- Nathan: Yeah, so my mum opens the door and she's like 'ahhhhh!' And I'm like 'I'm immortal!', and then she fainted, face plants on the radiator. There's blood and teeth everywhere.
- Kelly: Is she all right?
- Nathan: Yeah, she's fine. Apart from the whole... face.
- Curtis Donovan: How did you tell it to your dad?
- Nathan: I told him I faked my death as part of an elaborate life insurance scam. He was not a happy man.
- Simon Bellamy: You expect me to tell you anything after how you've treated me? After all the names you've called me?
- Nathan: What names?
- Simon Bellamy: Weird kid. Panty sniffer. Virgin. Freak. Twat. Pervert. Paedophile... Melon fucker! I just want to be your friend.
- Nathan: Sure, man.
- Simon Bellamy: We should set up a password, then we can say it to each other so we know it's us.
- Nathan: Monkeyslut!
- Alisha: We're not having Monkeyslut as a password.
- Nathan: What are the chances of that being used in a normal conversation? Kinda low, no?
- Kelly: Awww, just go with it... Monkeyslut!
- Nathan: [pumps fist] Yeeeaahhhh!
- Curtis Donovan: It's a wind-up. Who uses a paper aeroplane?
- Kelly: Well, whoever it is, they're going to get a slap.
- Simon Bellamy: I - I don't think you should slap them.
- Curtis Donovan: To her, that's like saying hello.
- Kelly: Are you trying to say something, yeah?
- Curtis Donovan: No...
- Curtis Donovan: [Nathan wakes up out of the coffin] What the fuck?
- Nathan: You should see the looks on your faces. Classic! Hey guess what? I'm immortal! Can you believe this shit? I've told you I had a power. Oh, looks like they saved the best for last, huh? Immortality... that's off the A-list.
- Shaun: They told me you were dead.
- Nathan: Really?
- [checks his pulse]
- Nathan: Apparently not. Could a dead man do this?
- [dances, hits his head on his locker]
- Shaun: Well, I'll put you back in the system.
- Nathan: What? I was out of the system? I was a free man? If I didn't show up, no one would've come looking for me?
- Shaun: [shrugs] We thought you were dead.
- Nathan: Hey, no offense. A lot of people say I'm mentally ill but obviously I'm not, because I'm over here, and you're over there... with the other crazies.
- Nathan: Uuuugh. I don't know what is going on with my guts. It's all hot-cross buns and Easter eggs when Jesus gets resurrected.
- Nathan Young: So basically... he's had a blowjob off your girlfriend, and you haven't...
- Curtis Donovan: Shut up man, it wasn't her...
- Nathan Young: It looked like her...
- Curtis Donovan: It wasn't her...
- Nathan Young: It had her mouth...
- Curtis Donovan: Wasn't her brain...
- Nathan Young: Who cares about her brain when your balls are resting on her chin!

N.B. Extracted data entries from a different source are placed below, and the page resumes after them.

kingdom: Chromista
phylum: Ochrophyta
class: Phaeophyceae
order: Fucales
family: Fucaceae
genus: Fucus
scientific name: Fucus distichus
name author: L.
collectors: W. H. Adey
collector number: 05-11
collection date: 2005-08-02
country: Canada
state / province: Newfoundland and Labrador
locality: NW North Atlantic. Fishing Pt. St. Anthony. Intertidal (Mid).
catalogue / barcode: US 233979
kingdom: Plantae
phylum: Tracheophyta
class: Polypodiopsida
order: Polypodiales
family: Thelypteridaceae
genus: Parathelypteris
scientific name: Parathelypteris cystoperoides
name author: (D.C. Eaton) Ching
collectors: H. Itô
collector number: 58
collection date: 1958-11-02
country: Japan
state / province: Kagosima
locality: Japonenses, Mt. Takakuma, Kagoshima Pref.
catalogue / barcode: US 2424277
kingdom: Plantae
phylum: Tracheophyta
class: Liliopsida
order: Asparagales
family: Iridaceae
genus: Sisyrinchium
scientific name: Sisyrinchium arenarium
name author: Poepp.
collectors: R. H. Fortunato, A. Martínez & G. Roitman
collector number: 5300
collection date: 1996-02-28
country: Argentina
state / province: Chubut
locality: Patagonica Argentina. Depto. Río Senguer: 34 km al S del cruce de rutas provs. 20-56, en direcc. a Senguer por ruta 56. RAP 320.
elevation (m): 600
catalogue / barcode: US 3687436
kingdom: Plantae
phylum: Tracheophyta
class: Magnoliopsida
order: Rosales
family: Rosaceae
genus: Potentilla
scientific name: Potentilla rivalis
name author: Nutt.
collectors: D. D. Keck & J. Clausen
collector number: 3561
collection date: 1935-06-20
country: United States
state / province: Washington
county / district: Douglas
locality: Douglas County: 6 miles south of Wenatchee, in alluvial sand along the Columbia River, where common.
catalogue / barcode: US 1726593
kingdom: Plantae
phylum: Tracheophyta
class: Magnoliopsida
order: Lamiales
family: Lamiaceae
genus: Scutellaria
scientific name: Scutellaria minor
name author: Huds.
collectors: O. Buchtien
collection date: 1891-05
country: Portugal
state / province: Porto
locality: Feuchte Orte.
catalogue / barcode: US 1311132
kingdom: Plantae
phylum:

- Curtis Donovan: [holding bat to Nathan's face] Say another word. I dare you. Do it!
- Nathan Young: [guffaws] I didn't do anything... be angry with him.
- Simon Bellamy: [stuttering] ... I-I didn't know what was happening... she-she just... and then she... before I knew it, she was...
- Nathan Young: Sucking your cock!
- Nathan: The siren call of the blowjob renders all men powerless. That's how girls trick ya into marryin' them!
- Simon Bellamy: Do you like food?
- Alisha: Do I like food?
- Simon Bellamy: I mean, eating. We could go for a pizza, and some garlic dough balls.
- Alisha: Are you asking me out?
- Simon Bellamy: [nods] I think about you. Not just since you...
- Alisha: You think about me? Have you been wanking over me? If you wank over someone, wank over Kelly, yeah? Freak.
- Simon Bellamy: Why are you doing this to me?
- Kelly Bailey: So if you're not dead, how come you smell so bad?
- Nathan Young: I appear to have shat myself.